There are a few other cases, but this is the main mechanism.
I guess since you are making this request to a different backend (not the one doing the session management) this doesn't happen
g
there may be something else there, it is the same backend, we just use
hasura
so I don't think we're protecting the underlying express routes in the way you would expect. I do think that's probably why we're not getting some of the baked in features you're referring to though.
p
the interception is applied by the
apiDomain
passed to the init function in
appInfo
. If a request to
apiDomain
is rejected with a 401 it should trigger a refresh.
r
If it triggers a refresh, the old JWT will still be reused when the frontend SDK retries the original request which would cause a 401 again, and a refresh again and so on... So first, why is it not triggering a refresh?

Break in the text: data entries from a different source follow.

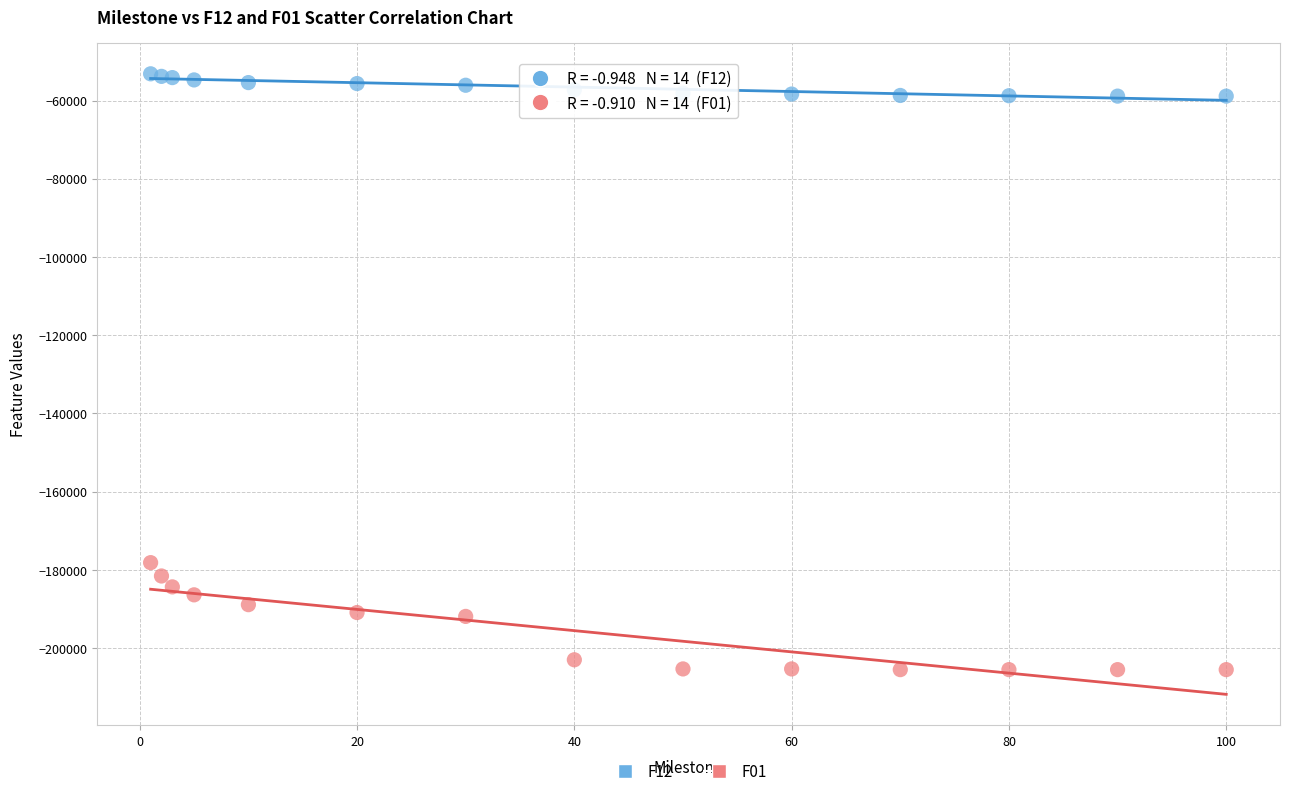

Which series reaches the minimum Y coordinate?

F01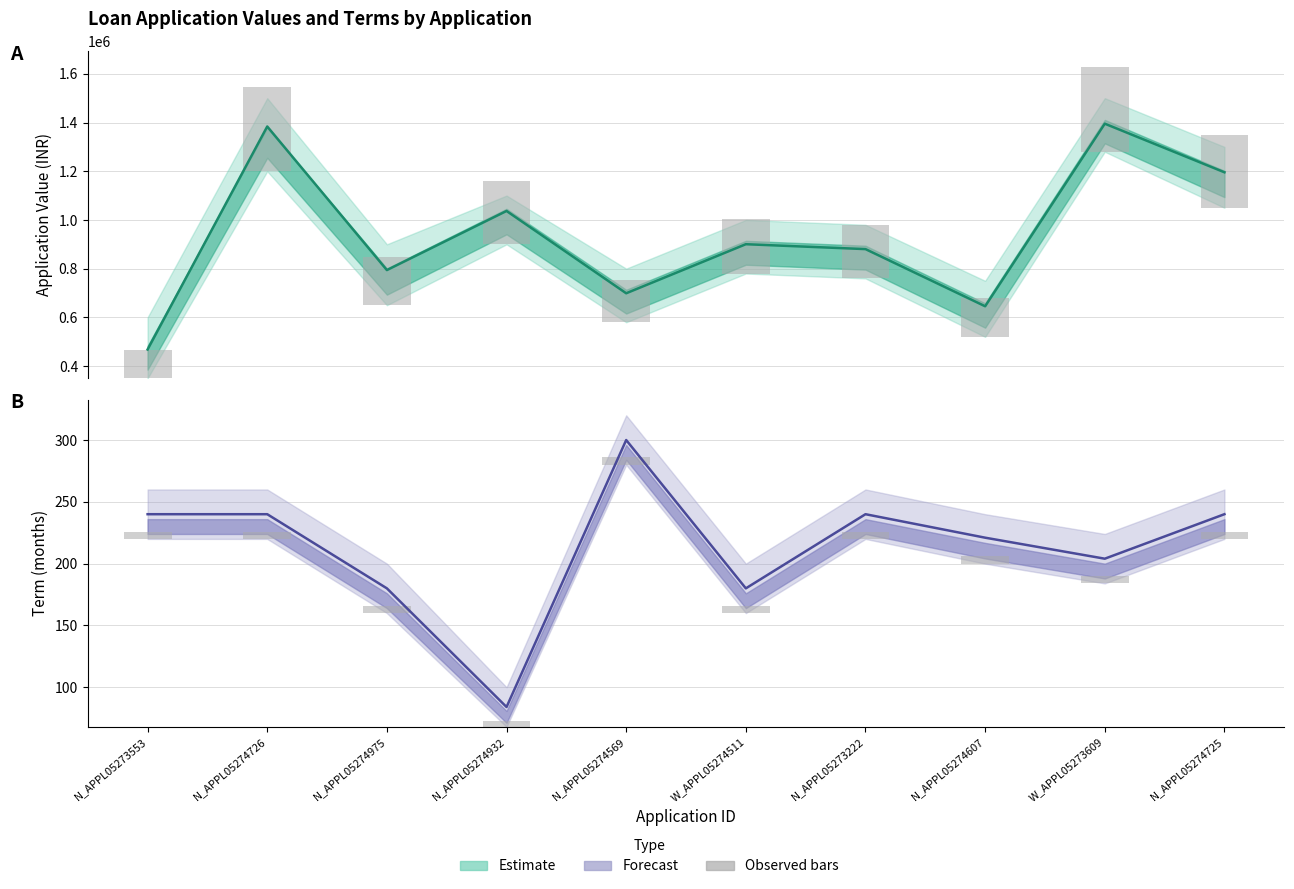

Which has a higher value, N_APPL05274607 or W_APPL05274511?

W_APPL05274511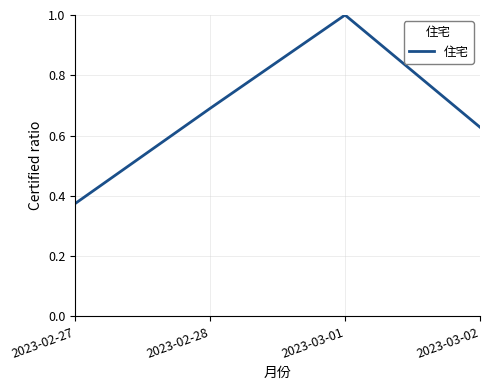

Which category has the highest value across all series?

2023-03-01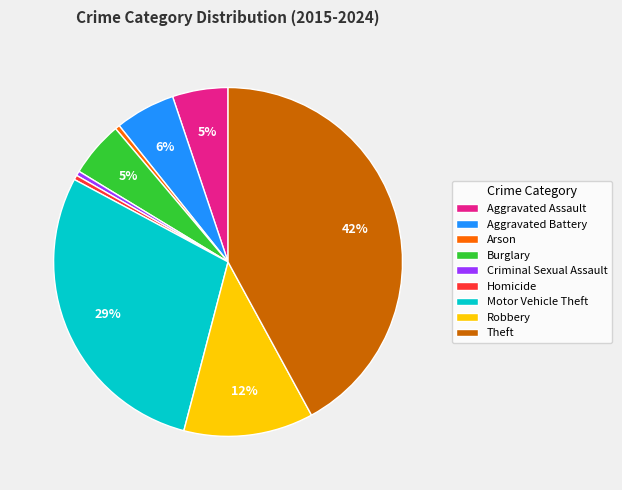

Does any single category account for the majority?

No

Secondly, we don't even want it to trigger a refresh cause it would cause an infinite loop...
g
so, just circling back on this - we used these docs as our guide: https://supertokens.com/docs/thirdpartyemailpassword/common-customizations/sessions/with-jwt/read-jwt#fetching-the-jwt-on-the-frontend - but you're saying that we can't always rely on that to be the most up to date access token and it would take us making a request that returns a 401 that only then it should try to refresh? Maybe another way to frame the question, since the expiration of the jwt is known on the front-end, why does it take intercepting some other request attempt to trigger a refresh?
r
Right. So the docs shouldn’t have the using react context method for this. I’ll update it. Use the without context method. That’s the correct way
If you use that method, then it will auto refresh when the getAccessTokenPayloadSecurely function is called
Also @Garrett - thanks for pointing out this issue 🙂
g
can you link the example without context method?
r
it's on the same page, same section - there is a tab for it
g
So here's the problem I think I'm having with this approach. I want to use it in a react hook. It's a common pattern to use react hooks that get a value from a global context. That way if the underlying value that the context is returning changes (a part of the session for example, in this case, the accessToken jwt), it can cascade through the hook and to whatever part of the app that cares about it. In this particular instance, a fetcher, but it could just as easily be a different value from the accessToken and another part of the app like a simple React component. So if I use the "without context" approach you have here, I have to write the business logic when it needs to refresh, right? Isn't that something that fits more in the SDK?
r
You don’t need to write business logic for refreshing here cause if the access token expires, it doesn’t indicate a state change from a UX point of view - that is to say, a session still exists. So there is no need to cause rerenders. This is as opposed to the session expiring which would cause rerenders when that is detected.
So you want to fetch the access token from the session recipe (as shown above) right before making a network call (where you are calling fetch or axios)
That being said, if you really want to have stuff rerender when the access token expires, you can make you own context provider which calls getAccessTokenPayloadSecurely periodically (based on the configure access token lifetime), and passes down the fresh JWT to your components.